I’m talking about the pivotal touchdown catches by (former Badger) Corey Clement and Zach Ertz–which basically won the game for the Philadelphia Eagles last night. On the Clement catch, the use of super-slo-mo-4k-hi-def-frame-by-frame-stop-action replay showed the ball coming out of his left hand while he was out of bounds and heading to the ground before being re-secured before hitting the ground. The Ertz play saw the tight end haul in the pass, take two steps, dive to the goal-line and then have the ball pop out of his hands as it made contact with the ground in the end zone.
In both cases, the officials watching the play live and at regular speed called the catches “good” and counted the touchdowns–and then it went to replay. And this is where obvious receptions the last few years have gone to be overturned for reasons that no network analyst or casual fan can explain. NBC color guy Cris Collinsworth–after viewing the super-slo-mo-4k-hi-def-frame-by-frame-stop-action replay twice talked himself into believing the plays should be ruled incomplete–even though he would be the first to admit that they were both clearly catches–but that is the state of over-analysis of NFL replay now.
But in a refreshing twist, Referee Gene Steratore upheld both catches, giving the Eagles 12-points that proved to be the difference in an eight-point win. Now, fans of the Pittsburgh Steelers and the Dallas Cowboys are likely very upset this morning–as they lost big games, this year in the case of the Steelers (against New England in a game that decided home field advantage in the AFC) and a few years back in the case of Dallas (against Green Bay in the playoffs) on the exact opposite calls on the same exact types of catches.

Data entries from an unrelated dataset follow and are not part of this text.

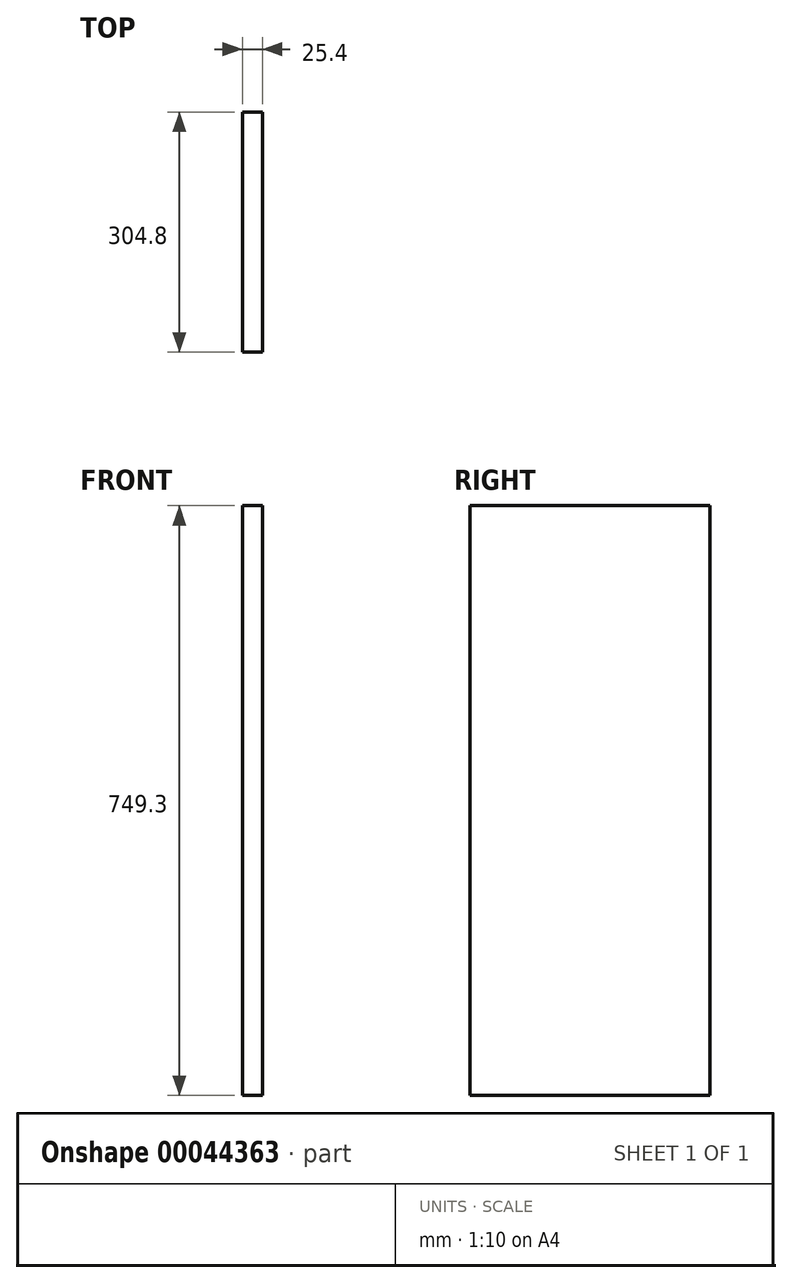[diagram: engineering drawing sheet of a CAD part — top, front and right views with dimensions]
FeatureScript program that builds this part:
annotation { "Feature Type Name" : "Feature", "Feature Type Description" : "" }
export const myFeature = defineFeature(function(context is Context, id is Id, definition is map)
    precondition{}
    {
        {
            var Q0;
            Q0=qCreatedBy(makeId("Front.planeOp"),FACE);
            var sketch = newSketch(context, id + "F0", { "sketchPlane" : qUnion([Q0])});
            skLineSegment(sketch, "E0.rect.bottom", {"start": v(12.7, 374.65) * mm, "end": v(-12.7, 374.65) * mm});
            skLineSegment(sketch, "E0.rect.top", {"start": v(12.7, -374.65) * mm, "end": v(-12.7, -374.65) * mm});
            skLineSegment(sketch, "E0.rect.left", {"start": v(12.7, 374.65) * mm, "end": v(12.7, -374.65) * mm});
            skLineSegment(sketch, "E0.rect.right", {"start": v(-12.7, 374.65) * mm, "end": v(-12.7, -374.65) * mm});
            skPoint(sketch, "E0.rect.middle", {"position": v(0, 0) * mm});
            skSolve(sketch);
        }
        {
            var Q0;
            Q0 = qSketchRegion(id + "F0", true);
            extrude(context, id + "F1", {"entities" : qUnion([Q0]), "endBound" : BoundingType.SYMMETRIC, "depth" : 304.8 * mm});
        }
    });
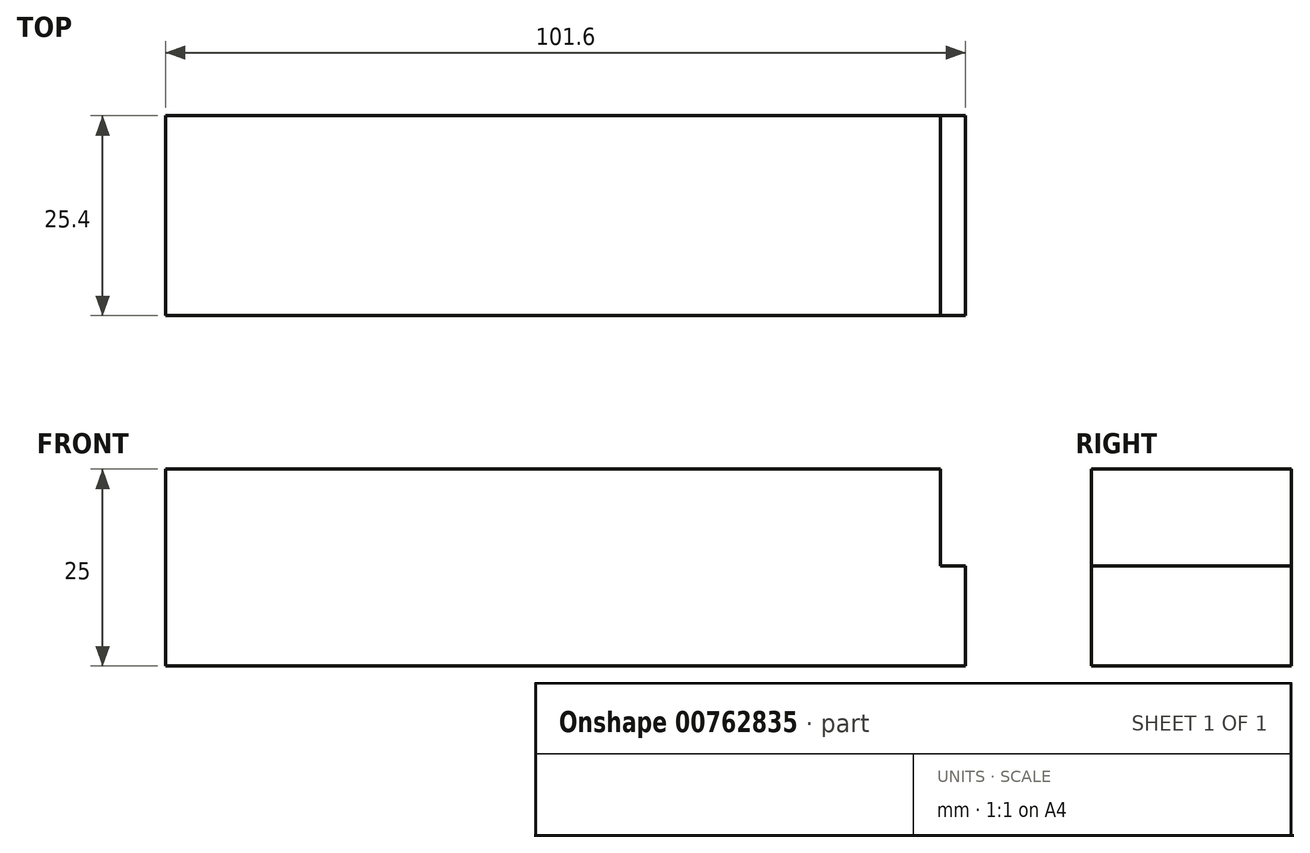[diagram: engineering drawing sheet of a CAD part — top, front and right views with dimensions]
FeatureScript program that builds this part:
annotation { "Feature Type Name" : "Feature", "Feature Type Description" : "" }
export const myFeature = defineFeature(function(context is Context, id is Id, definition is map)
    precondition{}
    {
        {
            var Q0;
            Q0=qCreatedBy(makeId("Top.planeOp"),FACE);
            var sketch = newSketch(context, id + "F0", { "sketchPlane" : qUnion([Q0])});
            skLineSegment(sketch, "E0.bottom", {"start": v(0, 0) * mm, "end": v(101.6, 0) * mm});
            skLineSegment(sketch, "E0.top", {"start": v(0, -25.4) * mm, "end": v(101.6, -25.4) * mm});
            skLineSegment(sketch, "E0.left", {"start": v(0, 0) * mm, "end": v(0, -25.4) * mm});
            skLineSegment(sketch, "E0.right", {"start": v(101.6, 0) * mm, "end": v(101.6, -25.4) * mm});
            skLineSegment(sketch, "E1.bottom", {"start": v(0, 0) * mm, "end": v(98.42, 0) * mm});
            skLineSegment(sketch, "E1.top", {"start": v(0, -25.4) * mm, "end": v(98.42, -25.4) * mm});
            skLineSegment(sketch, "E1.right", {"start": v(98.42, 0) * mm, "end": v(98.42, -25.4) * mm});
            skSolve(sketch);
        }
        {
            var Q0;
            {var subQ0=sQuery(id+"F0.wireOp",EDGE,"E0.left");Q0=makeQuery(id+"F0.imprint","IMPRINT",FACE,{"disambiguationData":[TD([[makeQuery(id+"F0.imprint","IMPRINT",EDGE,{"derivedFrom":subQ0}),1.0]])]});}
            extrude(context, id + "F1", {"entities" : qUnion([Q0]), "depth" : 25 * mm, "offsetDistance" : 25 * mm});
        }
        {
            var Q0;
            {var subQ0=sQuery(id+"F0.wireOp",EDGE,"E0.right");Q0=makeQuery(id+"F0.imprint","IMPRINT",FACE,{"disambiguationData":[TD([[makeQuery(id+"F0.imprint","IMPRINT",EDGE,{"derivedFrom":subQ0}),-1.0]])]});}
            extrude(context, id + "F2", {"entities" : qUnion([Q0]), "operationType" : NewBodyOperationType.ADD, "depth" : 12.7 * mm, "offsetDistance" : 25 * mm});
        }
    });
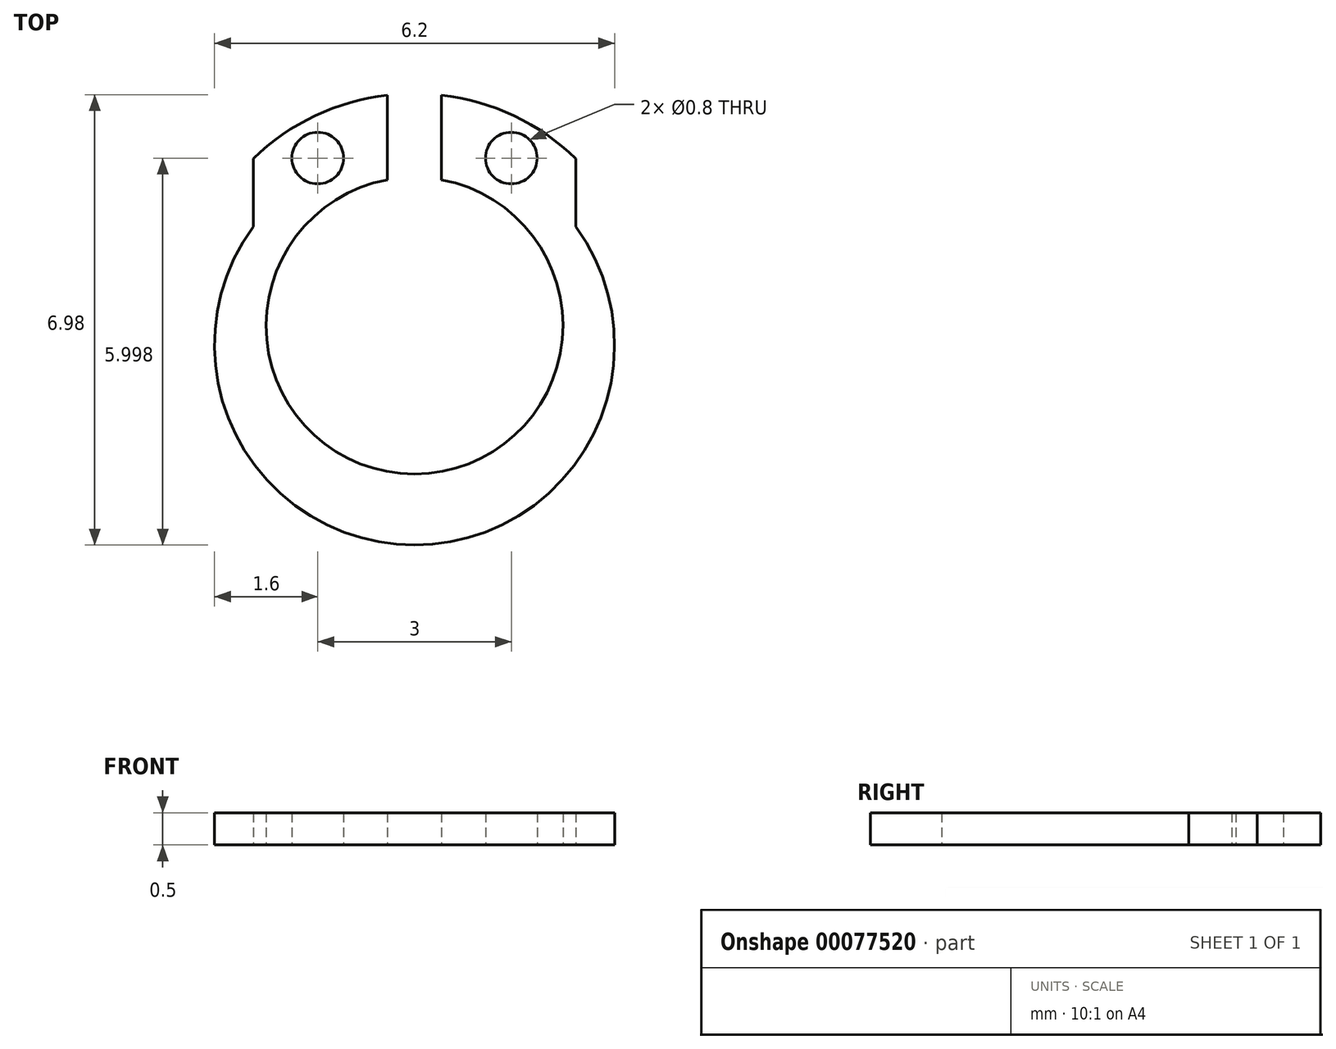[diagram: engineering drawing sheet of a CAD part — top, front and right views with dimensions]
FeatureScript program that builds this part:
annotation { "Feature Type Name" : "Feature", "Feature Type Description" : "" }
export const myFeature = defineFeature(function(context is Context, id is Id, definition is map)
    precondition{}
    {
        {
            var Q0;
            Q0=qCreatedBy(makeId("Top.planeOp"),FACE);
            var sketch = newSketch(context, id + "F0", { "sketchPlane" : qUnion([Q0])});
            skCircle(sketch, "E0", {"center": v(0, 0) * mm, "radius": 3 * mm, "construction": true});
            skArc(sketch, "E1", {"start": v(2.5, 2.6) * mm, "mid": v(1.54, 3.25) * mm, "end": v(0.42, 3.58) * mm});
            skArc(sketch, "E2", {"start": v(-0.42, 2.26) * mm, "mid": v(0, -2.3) * mm, "end": v(0.42, 2.26) * mm});
            skCircle(sketch, "E3", {"center": v(-1.5, 2.6) * mm, "radius": 0.4 * mm});
            skCircle(sketch, "E4", {"center": v(1.5, 2.6) * mm, "radius": 0.4 * mm});
            skLineSegment(sketch, "E5", {"start": v(-0.42, 3.58) * mm, "end": v(-0.42, 2.26) * mm});
            skLineSegment(sketch, "E6", {"start": v(0.42, 3.58) * mm, "end": v(0.42, 2.26) * mm});
            skLineSegment(sketch, "E7", {"start": v(-2.5, 2.6) * mm, "end": v(-2.5, 1.53) * mm});
            skLineSegment(sketch, "E8", {"start": v(2.5, 2.6) * mm, "end": v(2.5, 1.53) * mm});
            skArc(sketch, "E9.trimOffspring", {"start": v(-0.42, 3.58) * mm, "mid": v(-1.54, 3.25) * mm, "end": v(-2.5, 2.6) * mm});
            skArc(sketch, "E10.trimOffspring", {"start": v(-2.5, 1.53) * mm, "mid": v(0, -3.4) * mm, "end": v(2.5, 1.53) * mm});
            skSolve(sketch);
        }
        {
            var Q0;
            Q0=makeQuery(id+"F0.imprint","IMPRINT",FACE,{"disambiguationData":[TD([[makeQuery(id+"F0.imprint","IMPRINT",EDGE,{"derivedFrom":sQuery(id+"F0.wireOp",EDGE,"E1")}),1.0]])]});
            extrude(context, id + "F1", {"entities" : qUnion([Q0]), "depth" : 0.5 * mm});
        }
    });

These are the infamous “Jesse James Catch”–in which the Steelers tight end caught the ball at the 2-yard line, took two steps, went to his knees and reached for the goal line–only to have the ball touch the ground and be ruled incomplete on replay and the even more infamous “Dez Bryant Catch” where the Cowboys receiver jumped over the Packers defensive back, grabbed the ball, took two steps, lunged for the goal line with the ball secured in his left hand and had the ball pop out when it hit the ground.
As I posted on social media right after the game, Steratore and his crew deserve a lot of credit for those calls last night. Just because officials blew it on previous big plays, doesn’t mean that you have to too. Perhaps last night gets us on the path to calling what we can see with our eyes in real time–instead of what we think we see at one-tenth speed on a video monitor.